--- Passage for review ---
_ _ _ _ _
Personal information
- Native name: 许海峰
- Born: August 1, 1957 (age 68) Zhangzhou, Fujian, People's Republic of China

Medal record
Men's shooting
Representing China
| Gold medal – first place | 1984 Los Angeles | 50 m pistol |
| Bronze medal – third place | 1988 Seoul | 10 m air pistol |

= Xu Haifeng =

Chinese sport shooter

Xu Haifeng (许海峰 (許海峰, Xǔ Hǎifēng); born August 1, 1957) is a male Chinese pistol shooter. He specializes in the 50 meter pistol event. He was born in Zhangzhou, Fujian and joined Anhui province's shooting team.

In February 1979, the Chaohu Regional Sports Committee organized a shooting training program. Xu Haifeng, recommended by his physical education teacher and shooting coach Wang Zhenze, filled a vacant spot and joined the training with his own food supplies. Due to his outstanding performance, he was transferred to officially funded training after just 20 days. Two months later, at the 4th Provincial Games, he broke two provincial records—in the men's standard 40-shot air pistol standing and the men's standard small-bore rifle events—and won a total of eight medals by himself.
_ _ _ _ _
--- Given data ---
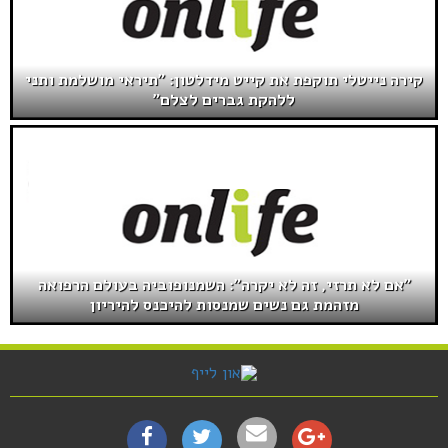
קירה נייטלי תוקפת את קייט מידלטון: "תיראי מושלמת ותני
ללהקת גברים לצלם"
"אם לא תרזי, זה לא יקרה": השמנופוביה בעולם הרפואה
מזהמת גם נשים שמנסות להיכנס להיריון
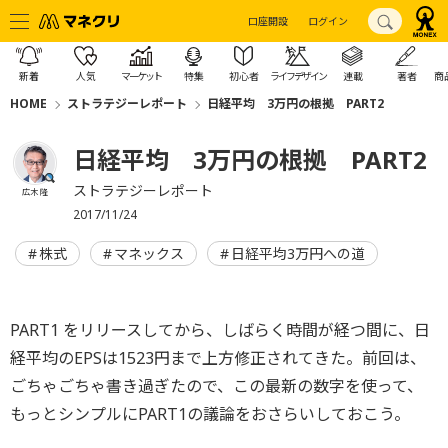
口座開設
ログイン
新着
人気
マーケット
特集
初心者
ライフデザイン
連載
著者
商
HOME
ストラテジーレポート
日経平均 3万円の根拠 PART2
日経平均 3万円の根拠 PART2
ストラテジーレポート
広木 隆
2017/11/24
株式
マネックス
日経平均3万円への道
PART1 をリリースしてから、しばらく時間が経つ間に、日
経平均のEPSは1523円まで上方修正されてきた。前回は、
ごちゃごちゃ書き過ぎたので、この最新の数字を使って、
もっとシンプルにPART1の議論をおさらいしておこう。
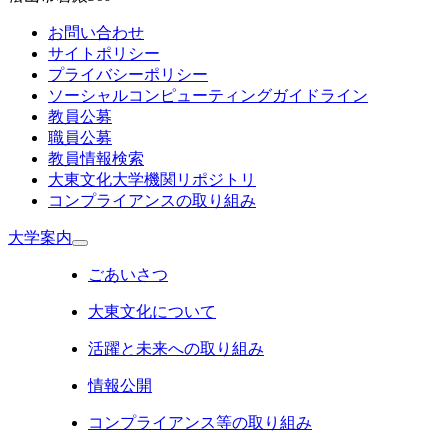
お問い合わせ
サイトポリシー
プライバシーポリシー
ソーシャルコンピューティングガイドライン
教員公募
職員公募
教員情報検索
大東文化大学機関リポジトリ
コンプライアンスの取り組み
大学案内
ごあいさつ
大東文化について
活躍と未来への取り組み
情報公開
コンプライアンス等の取り組み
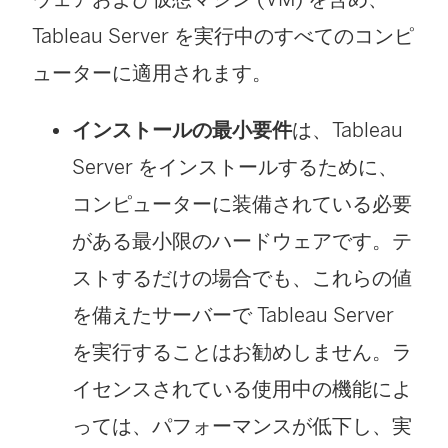
Tableau Server
を実行中のすべてのコンピ
ューターに適用されます。
インストールの最小要件
は、Tableau
Server をインストールするために、
コンピューターに装備されている必要
がある最小限のハードウェアです。テ
ストするだけの場合でも、これらの値
を備えたサーバーで Tableau Server
を実行することはお勧めしません。ラ
イセンスされている使用中の機能によ
っては、パフォーマンスが低下し、実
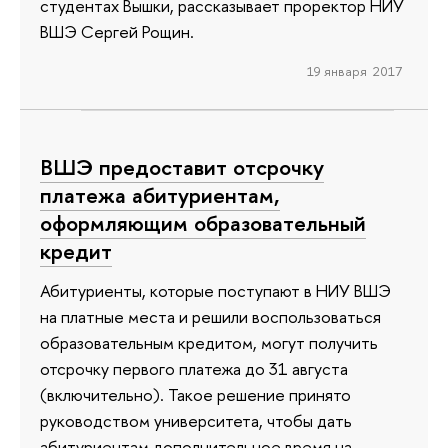
студентах Вышки, рассказывает проректор НИУ
ВШЭ Сергей Рощин.
19 января 2017
ВШЭ предоставит отсрочку
платежа абитуриентам,
оформляющим образовательный
кредит
Абитуриенты, которые поступают в НИУ ВШЭ
на платные места и решили воспользоваться
образовательным кредитом, могут получить
отсрочку первого платежа до 31 августа
(включительно). Такое решение принято
руководством университета, чтобы дать
абитуриентам дополнительное время на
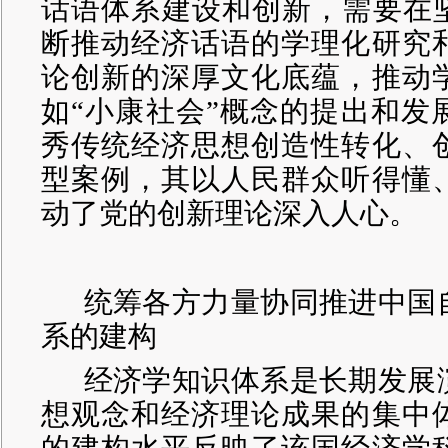
话语体系建设和创新，需要在坚
断推动经济话语的学理化研究
论创新的深厚文化底蕴，推动
如“小康社会”概念的提出和发
秀传统经济思想创造性转化、
型案例，其以人民群众听得懂
动了党的创新理论深入人心。
统筹各方力量协同推进中国
系的建构
经济学知识体系是长期发展
想观念和经济理论成果的集中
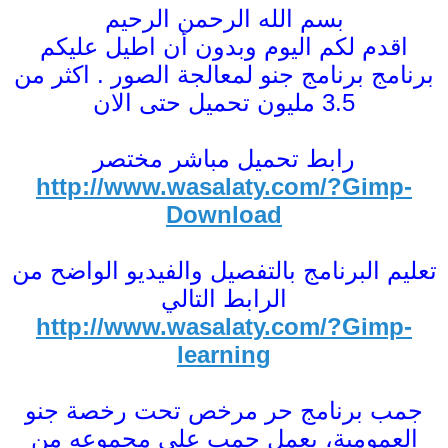
بسم الله الرحمن الرحيم
اقدم لكم اليوم وبدون أن اطيل عليكم
برنامج برنامج جنو لمعالجة الصور . اكثر من
3.5 مليون تحميل حتى الان
رابط تحميل مباشر مختصر
http://www.wasalaty.com/?Gimp-
Download
تعليم البرنامج بالتفصيل والفيديو الواضح من
الرابط التالي
http://www.wasalaty.com/?Gimp-
learning
جمب برنامج حر مرخص تحت رخصة جنو
العمومية، يعمل جمب على مجموعه من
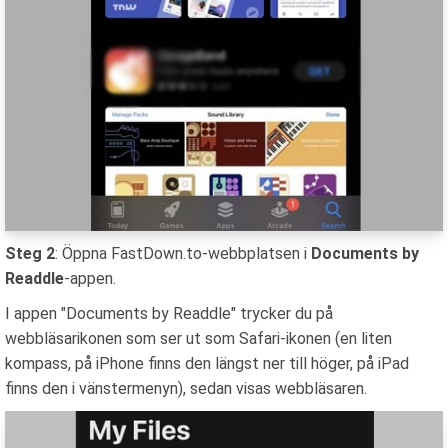
Steg 2
: Öppna FastDown.to-webbplatsen i
Documents by
Readdle
-appen.
I appen "Documents by Readdle" trycker du på
webbläsarikonen som ser ut som Safari-ikonen (en liten
kompass, på iPhone finns den längst ner till höger, på iPad
finns den i vänstermenyn), sedan visas webbläsaren.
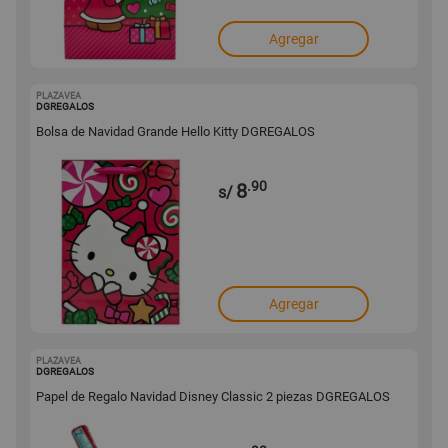
Agregar
PLAZAVEA
1001680715
DGREGALOS
Bolsa de Navidad Grande Hello Kitty DGREGALOS
.90
8
s/
Agregar
PLAZAVEA
1001680714
DGREGALOS
Papel de Regalo Navidad Disney Classic 2 piezas DGREGALOS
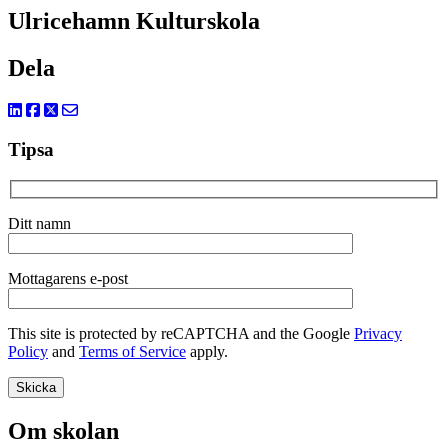
Ulricehamn Kulturskola
Dela
Tipsa
Ditt namn
Mottagarens e-post
This site is protected by reCAPTCHA and the Google
Privacy
Policy
and
Terms of Service
apply.
Om skolan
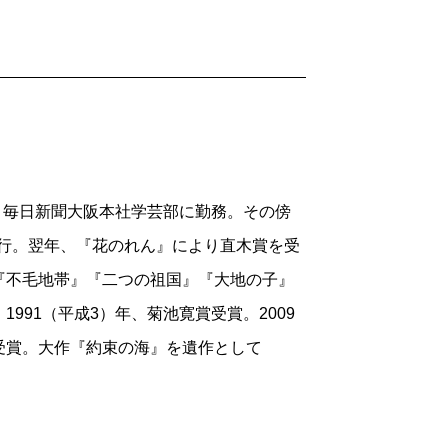
業。毎日新聞大阪本社学芸部に勤務。その傍
刊行。翌年、『花のれん』により直木賞を受
『不毛地帯』『二つの祖国』『大地の子』
991（平成3）年、菊池寛賞受賞。2009
受賞。大作『約束の海』を遺作として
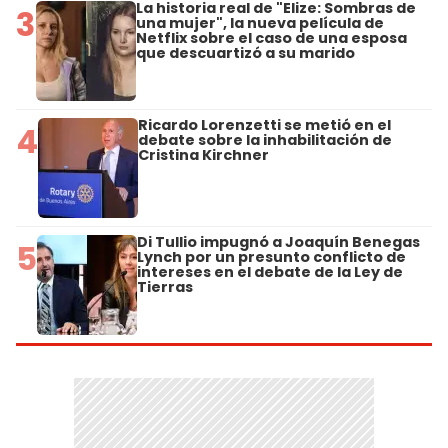
La historia real de "Elize: Sombras de
3
una mujer", la nueva película de
Netflix sobre el caso de una esposa
que descuartizó a su marido
Ricardo Lorenzetti se metió en el
4
debate sobre la inhabilitación de
Cristina Kirchner
Di Tullio impugnó a Joaquín Benegas
5
Lynch por un presunto conflicto de
intereses en el debate de la Ley de
Tierras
_ _ _ _ _
--- Exercise directions ---
Write out everything in the Xu Haifeng profile from "Xu Haifeng (许海峰" down to "medals by himself.", switching "physical education teacher" to "PE teacher". The rows have no connection to the Xu Haifeng profile.

--- Task answer ---
Xu Haifeng (许海峰 (許海峰, Xǔ Hǎifēng); born August 1, 1957) is a male Chinese pistol shooter. He specializes in the 50 meter pistol event. He was born in Zhangzhou, Fujian and joined Anhui province's shooting team.

In February 1979, the Chaohu Regional Sports Committee organized a shooting training program. Xu Haifeng, recommended by his PE teacher and shooting coach Wang Zhenze, filled a vacant spot and joined the training with his own food supplies. Due to his outstanding performance, he was transferred to officially funded training after just 20 days. Two months later, at the 4th Provincial Games, he broke two provincial records—in the men's standard 40-shot air pistol standing and the men's standard small-bore rifle events—and won a total of eight medals by himself.